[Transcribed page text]

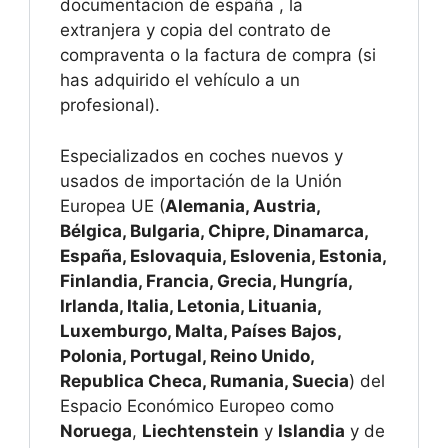
documentacion de españa , la
extranjera y copia del contrato de
compraventa o la factura de compra (si
has adquirido el vehículo a un
profesional).
Especializados en coches nuevos y
usados de importación de la Unión
Europea UE (
Alemania, Austria,
Bélgica, Bulgaria, Chipre, Dinamarca,
España, Eslovaquia, Eslovenia, Estonia,
Finlandia, Francia, Grecia, Hungría,
Irlanda, Italia, Letonia, Lituania,
Luxemburgo, Malta, Países Bajos,
Polonia, Portugal, Reino Unido,
Republica Checa, Rumania, Suecia
) del
Espacio Económico Europeo como
Noruega
,
Liechtenstein
y
Islandia
y de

■ WHAT YOU SHOULD DO
Can you turn every line of transcribed text in the items above into a JSON list of strings, one string per line, with blank lines skipped? Leave the pictures out of the answer.

■ FINAL ANSWER
[
  "documentacion de españa , la",
  "extranjera y copia del contrato de",
  "compraventa o la factura de compra (si",
  "has adquirido el vehículo a un",
  "profesional).",
  "Especializados en coches nuevos y",
  "usados de importación de la Unión",
  "Europea UE (",
  "Alemania, Austria,",
  "Bélgica, Bulgaria, Chipre, Dinamarca,",
  "España, Eslovaquia, Eslovenia, Estonia,",
  "Finlandia, Francia, Grecia, Hungría,",
  "Irlanda, Italia, Letonia, Lituania,",
  "Luxemburgo, Malta, Países Bajos,",
  "Polonia, Portugal, Reino Unido,",
  "Republica Checa, Rumania, Suecia",
  ") del",
  "Espacio Económico Europeo como",
  "Noruega",
  ",",
  "Liechtenstein",
  "y",
  "Islandia",
  "y de"
]